### Document
********************

I want to make three points. First, software monoculture is inherently insecure. It drastically lowers hackers’ opportunity costs. One vulnerability in one piece of software that’s used everywhere exposes tens of thousands of companies to attack.
Second, there is an implication in her piece—not stated explicitly but strongly implied—that the public sector takes cybersecurity more seriously than the private sector. Suffice it to say that has not been my experience and I’ve been involved in security reviews of public sector departments. Take every problem you can imagine in the private sector and add dependence on old hardware and software and far too many “experts” who gained their expertise 25 years ago and haven’t learned anything since.
Third, there are actually laws already in place—Sarbanes-Oxley just to name one. SarbOx doesn’t happen to apply to Colonial Pipeline because it’s a privately held company. Crafting a law that would apply to such a company could be quite tricky.
But back to the point of my title. What’s the alternative and where do you draw the line? In addition to things we conventionally think of as infrastructure the Obama Administration declared the chemical sector, the financial services sector, agriculture, and healthcare “vital infrastructure”. For the last several months the Biden Administration has been adding things to that list including child care, elder care, and education. What does she think should be done? Nationalize all of them?
As I’ve said before my solution to making businesses take cybersecurity more seriously is to increase their liability for breaches. How would you do that in the public sector with the shield laws that are in place?

********************

Stored items
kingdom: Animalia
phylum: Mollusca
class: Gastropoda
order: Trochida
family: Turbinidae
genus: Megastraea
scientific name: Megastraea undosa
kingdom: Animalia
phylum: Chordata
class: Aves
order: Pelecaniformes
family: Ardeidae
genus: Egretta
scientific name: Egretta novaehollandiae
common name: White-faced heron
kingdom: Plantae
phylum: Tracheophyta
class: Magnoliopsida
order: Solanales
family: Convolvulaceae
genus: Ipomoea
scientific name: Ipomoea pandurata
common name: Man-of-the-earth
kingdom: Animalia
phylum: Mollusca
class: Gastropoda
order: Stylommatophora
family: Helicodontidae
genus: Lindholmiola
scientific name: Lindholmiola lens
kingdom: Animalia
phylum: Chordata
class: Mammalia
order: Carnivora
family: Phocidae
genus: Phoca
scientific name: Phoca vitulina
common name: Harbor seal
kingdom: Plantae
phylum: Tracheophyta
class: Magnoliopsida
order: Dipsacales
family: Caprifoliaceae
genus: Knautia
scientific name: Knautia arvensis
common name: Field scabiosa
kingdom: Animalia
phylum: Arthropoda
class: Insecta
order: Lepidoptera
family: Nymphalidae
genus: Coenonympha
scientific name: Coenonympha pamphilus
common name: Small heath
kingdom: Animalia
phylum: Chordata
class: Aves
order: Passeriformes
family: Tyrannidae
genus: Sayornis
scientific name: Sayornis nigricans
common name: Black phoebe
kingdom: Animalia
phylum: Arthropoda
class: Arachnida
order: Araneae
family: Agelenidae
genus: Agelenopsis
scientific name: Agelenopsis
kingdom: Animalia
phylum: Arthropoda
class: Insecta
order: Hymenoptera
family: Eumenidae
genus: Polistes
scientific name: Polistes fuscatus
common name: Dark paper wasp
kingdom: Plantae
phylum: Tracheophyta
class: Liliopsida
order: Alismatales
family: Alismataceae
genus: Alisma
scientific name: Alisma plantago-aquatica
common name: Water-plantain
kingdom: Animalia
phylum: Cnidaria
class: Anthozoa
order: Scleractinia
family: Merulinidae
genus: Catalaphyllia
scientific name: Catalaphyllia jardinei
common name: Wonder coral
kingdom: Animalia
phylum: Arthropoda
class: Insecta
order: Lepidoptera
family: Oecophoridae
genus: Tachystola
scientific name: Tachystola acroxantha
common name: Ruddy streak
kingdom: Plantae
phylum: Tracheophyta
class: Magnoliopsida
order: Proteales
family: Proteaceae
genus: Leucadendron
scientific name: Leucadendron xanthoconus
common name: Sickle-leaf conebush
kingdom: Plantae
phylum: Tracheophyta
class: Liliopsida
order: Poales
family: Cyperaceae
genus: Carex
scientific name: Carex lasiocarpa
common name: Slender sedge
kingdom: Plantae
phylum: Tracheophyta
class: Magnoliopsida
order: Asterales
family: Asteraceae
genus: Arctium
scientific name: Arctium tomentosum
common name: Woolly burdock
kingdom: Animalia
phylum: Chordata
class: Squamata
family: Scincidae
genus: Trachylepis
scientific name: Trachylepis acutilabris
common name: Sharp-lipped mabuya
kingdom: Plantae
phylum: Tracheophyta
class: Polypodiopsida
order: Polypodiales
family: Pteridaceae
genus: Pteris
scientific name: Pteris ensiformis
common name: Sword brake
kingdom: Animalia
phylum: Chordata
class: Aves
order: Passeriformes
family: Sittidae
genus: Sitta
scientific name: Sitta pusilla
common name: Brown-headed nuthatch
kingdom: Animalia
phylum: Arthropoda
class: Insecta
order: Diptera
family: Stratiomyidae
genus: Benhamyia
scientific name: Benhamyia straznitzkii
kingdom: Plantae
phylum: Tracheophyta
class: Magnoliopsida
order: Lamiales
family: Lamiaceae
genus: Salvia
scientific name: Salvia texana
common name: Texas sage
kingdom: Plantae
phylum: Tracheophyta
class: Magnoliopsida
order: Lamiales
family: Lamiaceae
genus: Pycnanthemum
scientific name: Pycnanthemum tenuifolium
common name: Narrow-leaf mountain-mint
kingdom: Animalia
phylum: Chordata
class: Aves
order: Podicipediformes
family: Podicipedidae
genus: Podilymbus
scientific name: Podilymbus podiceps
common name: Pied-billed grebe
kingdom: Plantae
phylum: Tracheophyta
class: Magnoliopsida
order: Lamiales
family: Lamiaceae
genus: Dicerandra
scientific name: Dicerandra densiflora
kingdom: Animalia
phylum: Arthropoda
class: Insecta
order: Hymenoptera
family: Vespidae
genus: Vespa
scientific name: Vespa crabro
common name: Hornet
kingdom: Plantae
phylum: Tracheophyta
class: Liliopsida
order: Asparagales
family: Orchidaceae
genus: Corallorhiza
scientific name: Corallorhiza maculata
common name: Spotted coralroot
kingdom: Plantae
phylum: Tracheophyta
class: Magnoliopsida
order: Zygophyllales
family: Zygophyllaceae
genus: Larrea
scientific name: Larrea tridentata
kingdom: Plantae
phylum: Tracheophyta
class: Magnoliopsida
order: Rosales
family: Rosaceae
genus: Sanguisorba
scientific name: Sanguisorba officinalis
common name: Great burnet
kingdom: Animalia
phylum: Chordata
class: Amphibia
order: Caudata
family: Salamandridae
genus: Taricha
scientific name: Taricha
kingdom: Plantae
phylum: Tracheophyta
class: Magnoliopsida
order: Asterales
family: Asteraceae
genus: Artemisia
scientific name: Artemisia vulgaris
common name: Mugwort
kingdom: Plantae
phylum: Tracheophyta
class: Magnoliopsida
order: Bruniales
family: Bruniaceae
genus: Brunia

********************

### Directions
[a] Rewrite the part of the cybersecurity commentary starting at "Third, there are" and ending at "be quite tricky.", replacing "SarbOx" with "Sarbanes-Oxley".
[b] Name every sector or area that the cybersecurity commentary says the Obama Administration or the Biden Administration placed under "vital infrastructure."

### Expected results
[a]
Third, there are actually laws already in place—Sarbanes-Oxley just to name one. Sarbanes-Oxley doesn’t happen to apply to Colonial Pipeline because it’s a privately held company. Crafting a law that would apply to such a company could be quite tricky.

[b]
- the chemical sector
- the financial services sector
- agriculture
- healthcare
- child care
- elder care
- education